◆ WHAT TO WORK ON ◆
Copy out all lines of the listing below that hold "داشته".
---
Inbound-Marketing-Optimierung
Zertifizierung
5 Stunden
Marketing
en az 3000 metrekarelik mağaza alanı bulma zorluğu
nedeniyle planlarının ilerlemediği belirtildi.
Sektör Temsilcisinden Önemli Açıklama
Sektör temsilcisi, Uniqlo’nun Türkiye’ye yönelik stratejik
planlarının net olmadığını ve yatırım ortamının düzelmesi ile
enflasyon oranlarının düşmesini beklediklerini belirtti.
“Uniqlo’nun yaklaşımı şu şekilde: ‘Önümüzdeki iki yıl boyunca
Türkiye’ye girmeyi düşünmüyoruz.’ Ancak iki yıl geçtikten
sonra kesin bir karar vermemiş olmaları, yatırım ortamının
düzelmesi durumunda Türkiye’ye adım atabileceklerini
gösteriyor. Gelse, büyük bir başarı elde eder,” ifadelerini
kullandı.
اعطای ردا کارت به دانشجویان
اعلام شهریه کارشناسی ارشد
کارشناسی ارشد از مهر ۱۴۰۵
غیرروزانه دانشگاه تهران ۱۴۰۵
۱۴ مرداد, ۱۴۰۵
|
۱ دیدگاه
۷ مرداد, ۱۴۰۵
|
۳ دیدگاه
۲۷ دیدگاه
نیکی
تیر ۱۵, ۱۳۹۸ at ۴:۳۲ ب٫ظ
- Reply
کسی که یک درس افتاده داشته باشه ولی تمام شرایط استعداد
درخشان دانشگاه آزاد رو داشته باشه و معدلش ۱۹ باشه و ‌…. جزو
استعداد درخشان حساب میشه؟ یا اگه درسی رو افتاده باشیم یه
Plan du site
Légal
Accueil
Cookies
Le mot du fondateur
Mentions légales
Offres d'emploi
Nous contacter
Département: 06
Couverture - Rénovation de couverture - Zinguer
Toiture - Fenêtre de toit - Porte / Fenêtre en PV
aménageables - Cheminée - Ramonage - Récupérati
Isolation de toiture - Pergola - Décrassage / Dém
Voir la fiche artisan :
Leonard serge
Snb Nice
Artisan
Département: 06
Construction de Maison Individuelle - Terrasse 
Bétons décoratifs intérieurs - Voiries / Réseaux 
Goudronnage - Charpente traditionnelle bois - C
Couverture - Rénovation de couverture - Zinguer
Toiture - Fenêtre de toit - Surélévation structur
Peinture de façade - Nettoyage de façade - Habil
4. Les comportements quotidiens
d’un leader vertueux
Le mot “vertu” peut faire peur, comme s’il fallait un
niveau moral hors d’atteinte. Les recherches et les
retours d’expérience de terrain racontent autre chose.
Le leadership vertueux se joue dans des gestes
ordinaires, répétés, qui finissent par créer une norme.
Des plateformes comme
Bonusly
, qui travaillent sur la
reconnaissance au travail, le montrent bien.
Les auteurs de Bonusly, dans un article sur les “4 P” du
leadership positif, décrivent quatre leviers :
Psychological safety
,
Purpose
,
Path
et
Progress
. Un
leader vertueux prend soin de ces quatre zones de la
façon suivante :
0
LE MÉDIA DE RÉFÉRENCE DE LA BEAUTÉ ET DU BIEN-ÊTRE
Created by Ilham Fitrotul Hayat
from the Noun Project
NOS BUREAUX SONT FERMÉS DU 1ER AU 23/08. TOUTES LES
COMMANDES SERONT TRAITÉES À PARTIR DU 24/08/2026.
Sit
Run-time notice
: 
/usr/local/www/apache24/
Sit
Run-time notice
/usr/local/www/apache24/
---
◆ ANSWER SPACE ◆
کسی که یک درس افتاده داشته باشه ولی تمام شرایط استعداد
درخشان دانشگاه آزاد رو داشته باشه و معدلش ۱۹ باشه و ‌…. جزو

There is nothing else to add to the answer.